A question dealing with ultrafilters and compactifications.

Question

If we let $\mathbb{N}^*$ be the set of ultrafilters on $\mathbb{N}$, $F_n = \{ A \subset \mathbb{N} : n \in A \}$ for each $n \in \mathbb{N}$, and $N = \{ F_n : n \in \mathbb{N} \}$, how can I show that if $f: N \rightarrow Y$ is any function from $N$ into a compact Hausdorff space $Y$, then there exists a continuous function $f^{*}: \mathbb{N}^* \rightarrow Y$ such that $f^{*} |_{N} = f$.

Answer 1

Let $p\in\mathbb{N}^*$, and let $\sigma=\langle y_n:n\in\mathbb{N}\rangle$ be a sequence in $Y$. Say that $y\in Y$ is the $p$-limit of $\sigma$, written $$y=p\text{ -}\lim_n y_n\;,$$ if $\{n\in\mathbb{N}:y_n\in U\}\in p$ for every nbhd $U$ of $y$. If you think of the members of $p$ as ‘large’ subsets of $\mathbb{N}$, this says that $y$ is the $p$-limit of $\sigma$ iff every nbhd of $y$ contains a ‘large’ set of the terms of $\sigma$. Since $Y$ is compact and Hausdorff, every sequence in $Y$ has a unique $p$-limit.

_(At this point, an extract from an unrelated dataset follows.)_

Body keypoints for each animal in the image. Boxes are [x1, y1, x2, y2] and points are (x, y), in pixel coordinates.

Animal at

Uniqueness is an easy consequence of the fact that $Y$ is Hausdorff. To show existence, let $\sigma=\langle y_n:n\in\mathbb{N}\rangle$ be a sequence in $Y$, and let $p\in\mathbb{N}^*$. For each $U\in p$ let $$A_U=\{n\in\mathbb{N}:y_n\in U\}\;,$$ and let $K_U=\operatorname{cl}A_U$; the family $\mathscr{K}\triangleq\{K_U:U\in p\}$ is centred (i.e., has the finite intersection property), and $Y$ is compact, so $\bigcap\mathscr{K}\ne\varnothing$. Suppose that $y\in\bigcap\mathscr{K}$, and let $V$ be a nbhd of $y$. Let $B_V=\{n\in\mathbb{N}:y_n\in V\}$; then $B_V\cap A_U\ne\varnothing$ for each $U\in p$, and $p$ is an ultrafilter, to $B_V\in p$, and $y$ is therefore a $p$-limit of $\sigma$.

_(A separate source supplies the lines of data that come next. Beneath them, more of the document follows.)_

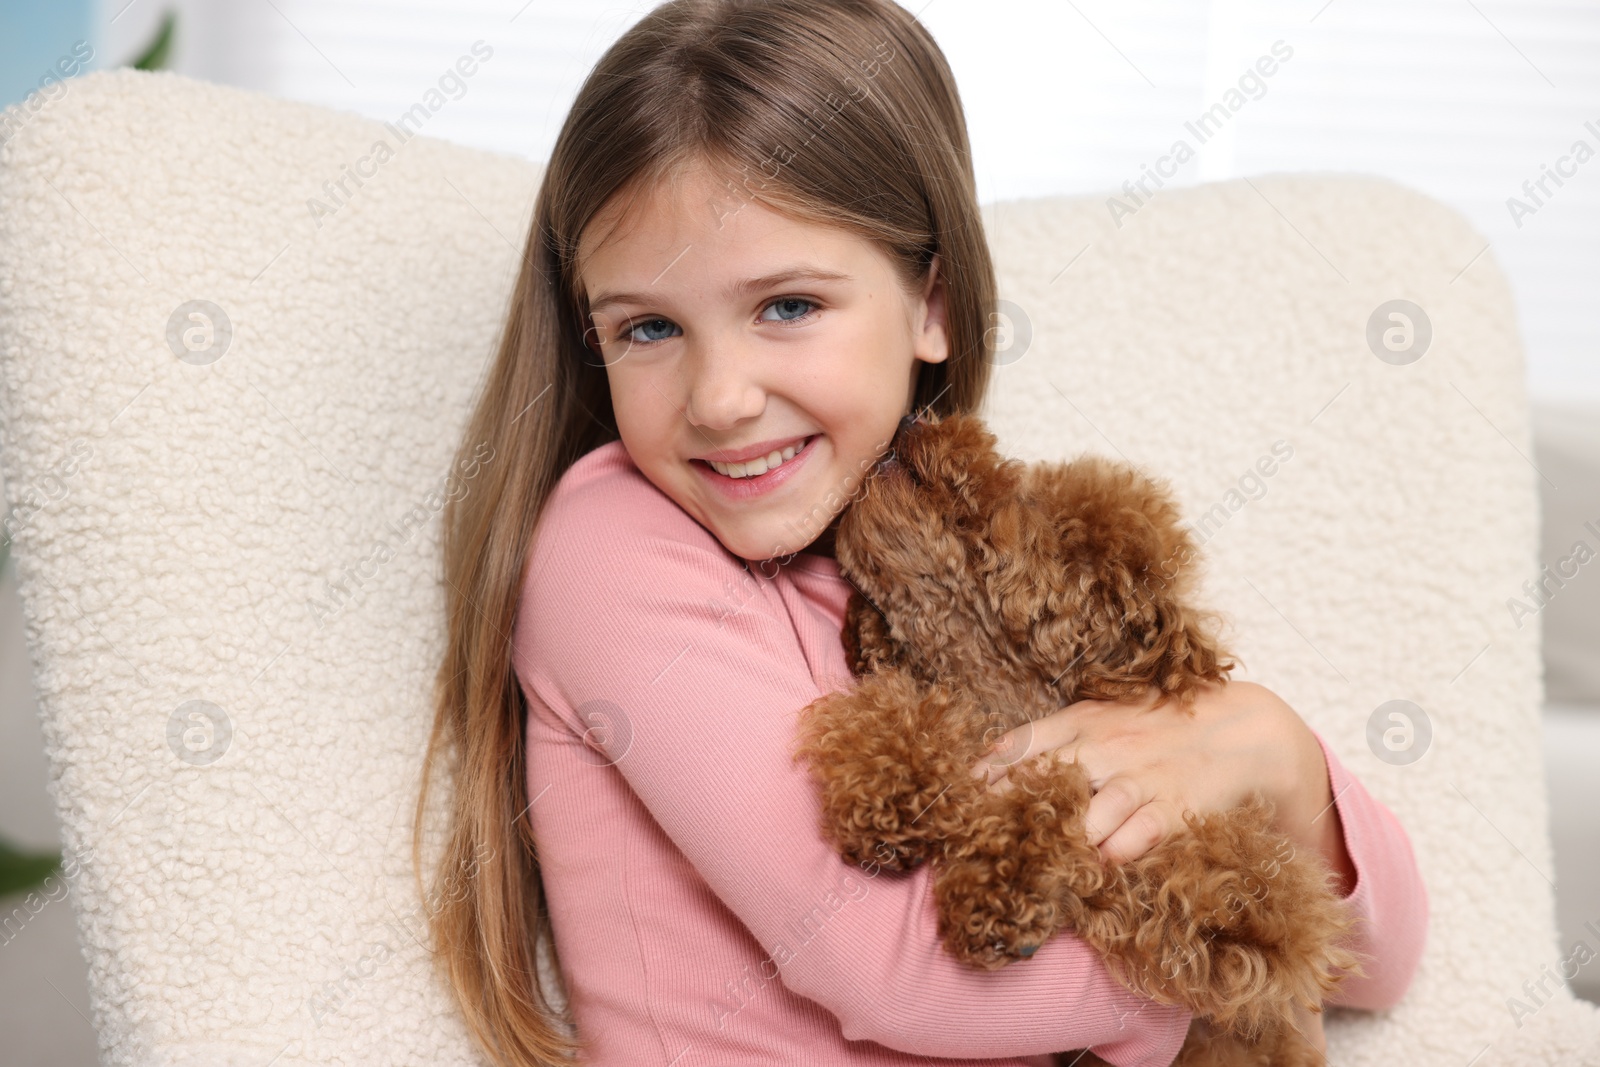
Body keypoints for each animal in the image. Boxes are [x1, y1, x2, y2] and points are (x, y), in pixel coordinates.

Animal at [790, 412, 1363, 1067]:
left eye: (1026, 499)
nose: (916, 419)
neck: (998, 701)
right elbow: (893, 717)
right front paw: (891, 799)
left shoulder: (1247, 910)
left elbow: (1064, 800)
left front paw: (1000, 886)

Now let $f:N\to Y$ be any function. Let $\sigma=\langle f(F_n):n\in\mathbb{N}\rangle$. We just saw that for each $p\in\mathbb{N}^*$ the sequence $\sigma$ has a unique $p$-limit. Extend $f$ to $f^*$ by setting $$f^*(F_n)=f(F_n)$$ for $n\in\mathbb{N}$ and $$f^*(p)=p\text{ -}\lim_n f(F_n)$$ for $p\in\mathbb{N}^*$. You shouldn’t have too much trouble showing that this $f^*$ is continuous.